Memory rings a bell, and I think in essence Arthur65 is the non-module 6502 Tube emulator and 65Tube is the RISC OS module 6502 Tube emulator. I also wonder if the version number indicates 0.X4 with x.4x being the Arthur65 code and x.6x being the 65Tube code.

Another thought is whether in adding the module functionality to convert Arthur65 into 65Tube whether/when they removed the 24-bit indirect addressing mode. As hoglet posted above, at least some versions have it removed.

Edit: I don't have FTP access here, I'll upload the commented disassembly when I get home later.

Code: Select all

$ bbcbasic
PDP11 BBC BASIC IV Version 0.25
(C) Copyright J.G.Harston 1989,2005-2015
>_

tom_seddon
Posts: 348
Joined: Mon Aug 29, 2005 11:42 pm
Contact:

Re: Info please! Acorn's in-house large-memory 6502 co-pro

Post by tom_seddon » Thu Dec 05, 2019 9:14 pm

Rich Talbot-Watkins wrote:
Thu Dec 05, 2019 9:36 am
I think it's far less useful if it can't present a flat memory model. But I'm not sure how the timing could work to handle the bit 15-16 carry (which as you say would only need to check a single bit discrepancy).
Interesting snippet about BAS128 from http://www.rougol.jellybaby.net/meeting ... ulFellows/:
By finding all the places in the assembly language of the BASIC interpreter where it accessed the source code of your program or its variables, you discovered they were all done with one particular mode of addressing, the 'indirect comma y' form of addressing, so we could do that and stick an extra byte of address in there and poke a hardware register in order to let you access these chunks as if it was a 64K address space.
So perhaps this system could have worked quite neatly with a suitably modified BBC BASIC interpreter.

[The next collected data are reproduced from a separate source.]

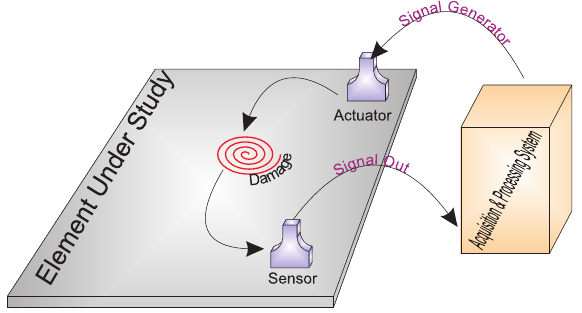
Figure 7. General scheme of the SHM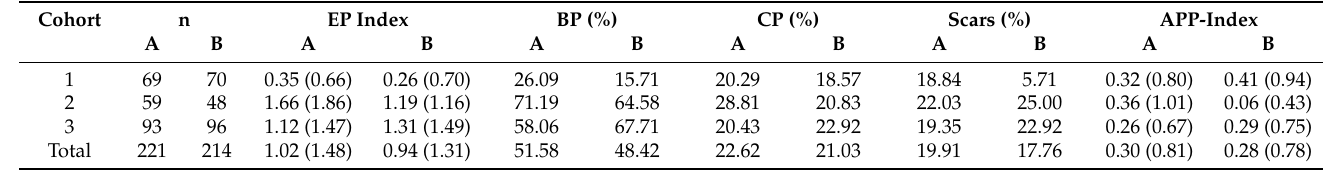
Table 2. Lung score data at slaughter for animals of group A (IM vaccine) and group B (ID vaccine). Index values are given as means and SD. EP: enzootic pneumonia, BP: bronchopneumonia, CP: cranial pleurisy, APP: A.pp. -pleuropneumonia.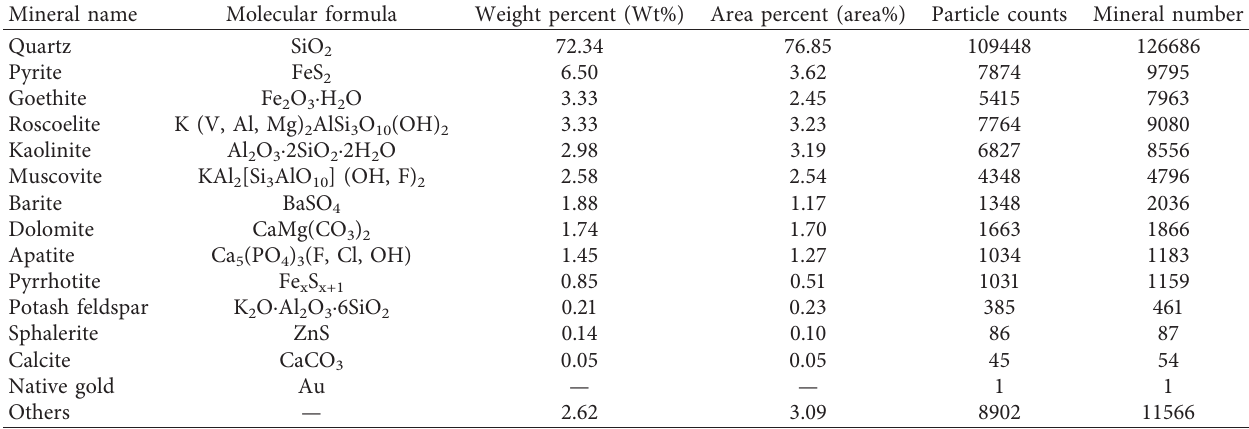
Table 2: Mineral compositions of the sample.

You've essentially got 4 x 64 K banks of memory, of which you can use bank 0 for the usual copro stuff (parasite OS, BASIC interpreter, ordinary zero page, stack, page 3), bank 1 for the BASIC program (PAGE=0, HIMEM=65536!); bank 2 for the variables... and you've still got bank 3 free!

Maybe you could organise for assembled code to go there. P%=&38000 if you're writing a ROM, or something. No idea whether BASIC uses separate zero page pointers for that though. There's probably enough space left in bank 0 for most purposes anyway.